*********
ConvUtils
*********
ConvUtils provides a small library of convenience functions for dealing
with a variety of tasks, such as creating CSV readers and writers, and
convenient data structures, such as a two-way dictionary.
This package provides two modules: ``utils`` and ``structs``.
Typically, the user will want to import one or the other, e.g.
::
from convutils import utils
#####
utils
#####
``utils`` provides the following classes:
* ``SimpleTsvDialect`` is similar to the ``csv.excel_tab`` dialect, but
uses the newline character (``'\n'``) as the line separator, and does
no special quoting, giving a more Unix-friendly TSV (tab-separated
values) format. (*New in v2.0: formerly ExcelTabNewlineDialect.*)

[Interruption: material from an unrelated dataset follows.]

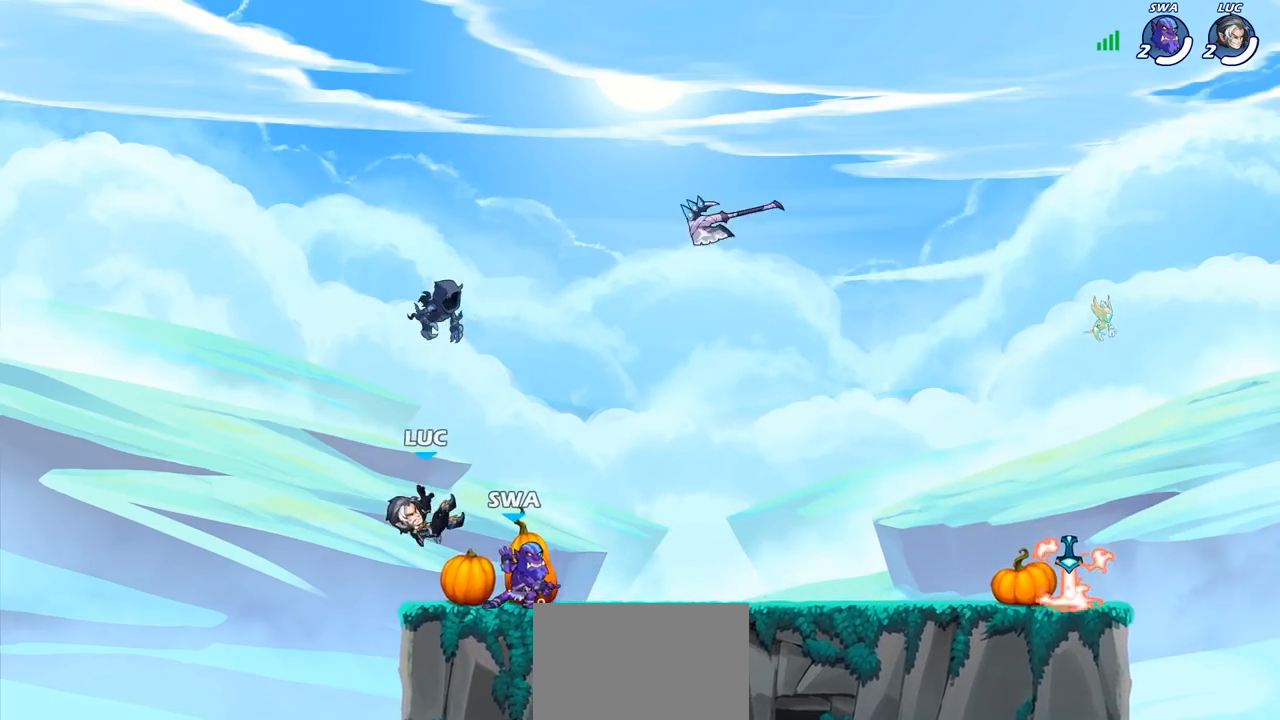
{"buttons": [], "left_stick": "center", "right_stick": "center", "events": [[317, "left_stick", "center"], [367, "left_stick", "right"], [417, "left_stick", "center"]]}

``utils`` also provides the following functions:
* ``make_csv_reader`` creates a ``csv.DictReader`` or ``csv.Reader``
instance with the convenience of the user not having to explicitly
specify the CSV dialect.
* ``make_simple_tsv_reader`` is similar to ``make_csv_reader``, but
always uses ``SimpleTsvDialect``. (*New in v2.0.*)
* ``make_csv_dict_writer`` creates a ``csv.DictWriter`` instance with
the convenience of not having to manually enter the header row
yourself; uses ``csv.excel`` as the dialect, by default.
* ``make_simple_tsv_dict_writer`` is similar to
``make_csv_dict_writer``, but uses the ``SimpleTsvDialect`` instead.
(*New in v2.0.*)
* ``append_to_file_base_name`` will return a modified file name given
an original one and a string between the base name and the extension
(e.g., ``append_to_file_base_name('myfile.txt', '-2')`` returns
``'myfile-2.txt'``).
* ``count_lines`` counts the number of lines in a file.
* ``split_file_by_parts`` takes one large file and splits it into new
files, the maximum number of which is given by the user.
* ``split_file_by_num_lines`` takes one large file and splits it into
new file, the maximum number of lines in each being defined by the
user.
* ``column_args_to_indices`` takes a string representing desired
columns (e.g., ``'1-4,6,8'``) and converts it into actual indices
and slices of an indexable Python sequence.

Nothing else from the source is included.